I spend so much time complaining about how Lacey does not sleep that I feel like I often overlook all of her good points which totally and completely overshadow the fact that we are a bit tired. She has given me so many gifts and there are so many things, big and small that I love about her.
- That smile! She smiles all day long. Especially when her Baba comes home. Sometimes I am a little jealous that she smiles the biggest for her dad, but I am glad mostly because he wanted a boy but got the world's biggest daddy's girl instead. He knows he is lucky indeed. Her smile now includes a tooth, which is so cute. She is so happy and so rarely fussy that when she is, I know its nap time. I really didn't know babies could be this smiley and happy.
- She is content to sit and play with her toys on a blanket, in the Pack N Play, on the floor of my bedroom. Lana was never content to sit and do anything when she was a baby. No kidding, I am not remembering this incorrectly. Lacey likes to explore her toys with her hands. She doesn't immediately put things into her mouth. She loves to pick up, drop, go after it and repeat. I can see the wheels turning in her head. She doesn't get frustrated too easily either unless she belly flops while reaching for something and gets stuck. Such a happy little bugger!
- I love Lacey's hands--the 4 little dimples over her knuckles, the pudgy wrists--ooh, I could just eat them up. I also love the bottoms of her feet. Her tushie is pretty cute too, unless it is stinky.
- I know I have covered this before, but it never gets old: baby giggles. Enough said.
- When you hold Lacey, she hugs you back. Love it!
- Lacey has given me the gift of confidence. I was a stress case when Lana was a baby. I didn't know what I was doing. She didn't seem happy. Lacey rewards me every day with confidence that I can do this--I can face each day with happiness and joy. I meet her needs and the needs of the family and I can do it without having a nervous breakdown. Plus, she is growing, pudgy and happy. Its a gift to be her mommy. There is not a day that goes by that I don't think this very thought.
- Lacey has also given me the gift of healing. She was born 4 weeks after my dad died and I know if she hadn't joined our family, I would be in a lot worse shape. It is amazing how a new life helps to heal the hole in my heart. I recently went to a funeral for my neighbor's 100 year old mother and although I clearly was not emotionally ready to attend a funeral, the pastor came up to me and Lacey, gave the baby a blessing and thanked me for bringing her to remind everyone about the circle of life. Having Lacey at this exact moment in my life has been a tremendous blessing. Its amazing what a little, innocent baby can teach us!

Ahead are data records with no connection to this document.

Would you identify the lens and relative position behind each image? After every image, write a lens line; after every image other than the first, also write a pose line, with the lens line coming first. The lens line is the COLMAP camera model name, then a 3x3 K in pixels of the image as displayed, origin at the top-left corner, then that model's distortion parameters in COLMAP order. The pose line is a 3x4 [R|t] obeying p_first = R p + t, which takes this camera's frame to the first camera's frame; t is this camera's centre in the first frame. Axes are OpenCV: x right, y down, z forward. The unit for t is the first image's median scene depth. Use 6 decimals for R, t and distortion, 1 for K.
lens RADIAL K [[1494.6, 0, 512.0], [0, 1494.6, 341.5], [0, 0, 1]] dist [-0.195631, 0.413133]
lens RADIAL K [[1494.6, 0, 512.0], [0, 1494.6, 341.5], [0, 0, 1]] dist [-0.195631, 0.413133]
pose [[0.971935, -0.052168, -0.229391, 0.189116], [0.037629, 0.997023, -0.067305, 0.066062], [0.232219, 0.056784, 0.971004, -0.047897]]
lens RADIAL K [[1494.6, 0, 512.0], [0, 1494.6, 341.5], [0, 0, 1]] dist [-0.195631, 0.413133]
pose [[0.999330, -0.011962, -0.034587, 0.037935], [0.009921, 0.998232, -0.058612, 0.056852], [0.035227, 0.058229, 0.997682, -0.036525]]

I can't wait to see what the next few months bring. I can't wait for the first words, the crawling, pulling up and walking. I can't wait to see Lacey interacting with Lana more. I do believe they are a gift to one another. While I have always been happy to be an only child, when I was growing up I often had fear that if something happened to my parents I would be all alone in the world (morbid, huh?). I do find comfort that if something happened to me, the girls will have each other. It is my wish that they are friends and have each others backs, although I know this is not always the way it is. When I was pregnant, I couldn't imagine what life was going to be like with two kids. I still often look at them and think, "Wow, I have TWO kids!" I certainly didn't anticipate all of the gifts Lacey would bring to our family and for that I am eternally grateful. I can't wait to see what the future holds for her and for all of us.
5 comments:
What a wonderfully sweet post you have written for your girl. It is amazing how they teach us so much without even trying. I am so happy you have gotten to experience confidence as a Mom. What a gift!
Such a beautiful baby and what a sweet, sincere post. Congrats again!
What a sweet post. I think you give her just as much as she gives you.
As for the picture, must nibble on adorable baby!
So cute! I love this post - sometimes I feel like Jr. was sent here just to torture me at night LOL. And then I remember how fleeting this time is and how many positives he brings into my life. I so wish we could get together for a playdate...
Congratulations! You have a such beautiful family!